La Regione: "Il terreno destinato sarà soggetto a notevoli carichi dovuti alle strutture industriali e alla movimentazione dei rifiuti con automezzi pesanti, per cui è necessario procedere verifiche"

Passo avanti per la realizzazione dell'impianto per il trattamento della frazione organica del rifiuto solido urbano. Impianto che, sorgendo a Casteltermini, dovrebbe consentire di superare le criticità che sistematicamente si verificano nella raccolta dei rifiuti di Agrigento e provincia. Il dipartimento regionale Acqua e Rifiuti ha aggiudicato le indagini e le prove – che dovranno essere realizzati in 30 giorni - per la caratterizzazione geotecnica e geosismica dei luoghi. Se ne occuperà – dopo che erano stati invitati cinque operatori economici – “Rta – Ricerche tecnologiche avanzate”. E lo farà per un importo contrattuale di poco meno di 18 mila euro. La spesa complessiva, un vero e proprio investimento, sarà invece di oltre 26 mila euro. Si tratta di un passo decisivo, squisitamente tecnico ma decisivo per dare il via libera alla realizzazione dell’impianto.  
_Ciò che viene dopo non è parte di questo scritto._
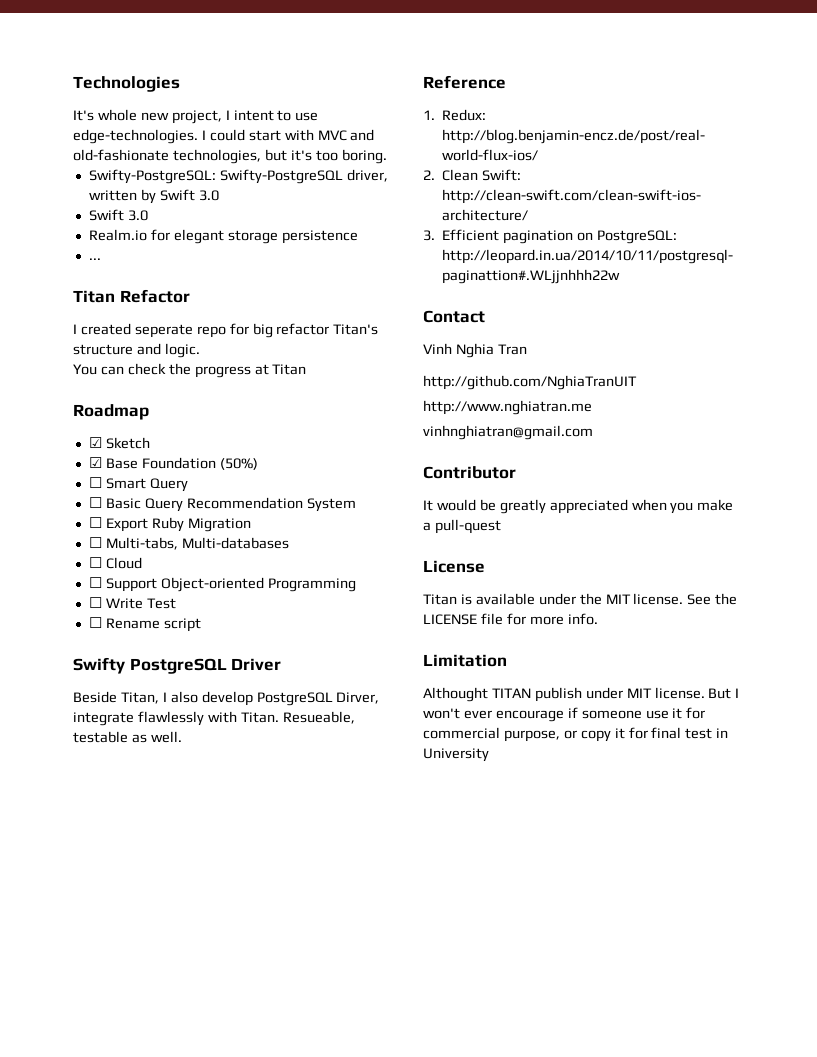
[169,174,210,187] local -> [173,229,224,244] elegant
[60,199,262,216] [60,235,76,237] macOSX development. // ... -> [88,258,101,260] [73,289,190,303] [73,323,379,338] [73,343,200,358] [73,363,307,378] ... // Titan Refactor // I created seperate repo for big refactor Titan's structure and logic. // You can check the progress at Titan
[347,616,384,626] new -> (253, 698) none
"Il terreno destinato all'impianto sarà soggetto a notevoli carichi - scrivono dalla Regione - dovuti alle strutture industriali e alla movimentazione dei rifiuti con automezzi pesanti, per cui è necessario procedere a questa verifica". A prove ed esami ultimati si conoscerà poi il responso. E cioè se, effettivamente, quel territorio di Casteltermini può ospitare o meno il tanto atteso impianto per il trattamento della frazione organica del rifiuto solido urbano.